The purpose of this paper is to explore the potential for the purchase of organic food products amongst urban Indian consumers.
The paper is based on a sample of 618 urban Indian consumers. The study questionnaire was developed to measure food-related lifestyle and attitudinal variables. The respondents were also questioned regarding their grocery purchase behaviour; awareness and purchase intentions regarding organic food. The data collected were analysed using SPSS 20.0 using factor, cluster and χ2 analysis to identify and profile the health-conscious segments and profile them based on their organic purchase intentions.
In total, 33 lifestyle variables were reduced to five food-related attitudinal factors. Based on the five factors three potential clusters were identified. The urban Indian consumer was found to be environment, health and safety conscious. Sensitized and cautious segment of young, women living in nuclear families were more open to an organic alternative. The main barriers to successful adoption were premium pricing, doubtful certification and sporadic availability of organic food.

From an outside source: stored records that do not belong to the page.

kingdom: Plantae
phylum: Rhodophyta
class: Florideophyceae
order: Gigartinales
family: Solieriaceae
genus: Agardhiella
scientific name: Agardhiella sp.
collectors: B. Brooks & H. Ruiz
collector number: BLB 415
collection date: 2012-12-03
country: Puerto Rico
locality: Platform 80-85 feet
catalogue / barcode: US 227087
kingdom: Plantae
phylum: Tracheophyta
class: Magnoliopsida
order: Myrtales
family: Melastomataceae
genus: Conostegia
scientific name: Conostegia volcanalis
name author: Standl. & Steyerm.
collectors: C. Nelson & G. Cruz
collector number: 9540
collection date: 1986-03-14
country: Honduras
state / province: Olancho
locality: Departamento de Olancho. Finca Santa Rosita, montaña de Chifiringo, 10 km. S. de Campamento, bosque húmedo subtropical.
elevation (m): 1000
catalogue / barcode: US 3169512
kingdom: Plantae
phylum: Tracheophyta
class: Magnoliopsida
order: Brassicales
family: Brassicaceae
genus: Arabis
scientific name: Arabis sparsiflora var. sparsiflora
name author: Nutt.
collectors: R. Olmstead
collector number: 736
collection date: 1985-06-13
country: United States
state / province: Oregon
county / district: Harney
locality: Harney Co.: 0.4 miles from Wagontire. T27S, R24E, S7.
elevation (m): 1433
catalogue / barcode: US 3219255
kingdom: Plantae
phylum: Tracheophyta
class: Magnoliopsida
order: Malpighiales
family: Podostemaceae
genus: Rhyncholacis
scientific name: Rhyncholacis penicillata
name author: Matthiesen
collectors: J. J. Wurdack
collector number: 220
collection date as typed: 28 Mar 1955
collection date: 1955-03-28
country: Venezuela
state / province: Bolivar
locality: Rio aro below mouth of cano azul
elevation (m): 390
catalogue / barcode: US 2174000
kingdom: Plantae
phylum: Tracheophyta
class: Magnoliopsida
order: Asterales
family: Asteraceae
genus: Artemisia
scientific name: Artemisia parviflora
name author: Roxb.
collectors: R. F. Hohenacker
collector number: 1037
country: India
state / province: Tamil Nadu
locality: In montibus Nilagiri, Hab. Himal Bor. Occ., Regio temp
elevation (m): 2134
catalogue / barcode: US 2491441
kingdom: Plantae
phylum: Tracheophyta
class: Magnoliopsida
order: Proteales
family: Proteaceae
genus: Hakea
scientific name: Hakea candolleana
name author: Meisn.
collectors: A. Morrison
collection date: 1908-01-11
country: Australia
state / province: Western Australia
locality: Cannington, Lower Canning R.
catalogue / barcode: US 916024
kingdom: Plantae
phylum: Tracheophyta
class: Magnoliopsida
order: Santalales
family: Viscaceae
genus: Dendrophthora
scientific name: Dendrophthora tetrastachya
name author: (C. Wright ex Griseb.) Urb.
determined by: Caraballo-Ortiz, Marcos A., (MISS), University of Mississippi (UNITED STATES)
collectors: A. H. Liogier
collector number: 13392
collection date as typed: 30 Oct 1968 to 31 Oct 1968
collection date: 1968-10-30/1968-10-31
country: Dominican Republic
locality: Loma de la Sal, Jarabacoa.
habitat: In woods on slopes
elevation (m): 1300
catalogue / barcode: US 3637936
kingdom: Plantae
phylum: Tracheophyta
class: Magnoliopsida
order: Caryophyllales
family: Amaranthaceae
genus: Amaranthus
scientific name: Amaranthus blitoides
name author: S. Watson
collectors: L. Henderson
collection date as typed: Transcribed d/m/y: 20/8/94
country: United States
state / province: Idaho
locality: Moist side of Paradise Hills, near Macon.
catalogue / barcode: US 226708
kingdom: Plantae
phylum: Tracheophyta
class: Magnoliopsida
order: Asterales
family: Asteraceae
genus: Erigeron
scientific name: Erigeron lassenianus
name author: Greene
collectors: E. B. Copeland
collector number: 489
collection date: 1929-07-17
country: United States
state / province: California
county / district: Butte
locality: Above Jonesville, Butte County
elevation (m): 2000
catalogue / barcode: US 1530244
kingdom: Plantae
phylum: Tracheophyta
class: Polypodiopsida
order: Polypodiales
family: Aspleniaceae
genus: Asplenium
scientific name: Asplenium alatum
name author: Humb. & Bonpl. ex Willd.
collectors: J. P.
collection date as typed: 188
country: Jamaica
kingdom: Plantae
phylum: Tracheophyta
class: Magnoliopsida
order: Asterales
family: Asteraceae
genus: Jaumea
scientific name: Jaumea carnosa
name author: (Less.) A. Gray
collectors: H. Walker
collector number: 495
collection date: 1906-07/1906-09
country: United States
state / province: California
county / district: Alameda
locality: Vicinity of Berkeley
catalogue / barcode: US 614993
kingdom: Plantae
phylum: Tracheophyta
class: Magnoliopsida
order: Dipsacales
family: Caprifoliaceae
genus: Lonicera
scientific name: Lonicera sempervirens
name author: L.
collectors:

The urban Indian is ready to shift to a healthier option. However, the awareness, availability and price need to be managed more aggressively. A larger pan-India study to identify the high-potential belts and the domestic organic distribution and certification practices need to be assessed to formulate a focused marketing strategy.
Paucity of literature exists about the potential organic consumers. Such studies are extremely meaningful for an organic marketer to design effective communication and distribution strategies in order to accelerate the adoption and preference for an organic purchase.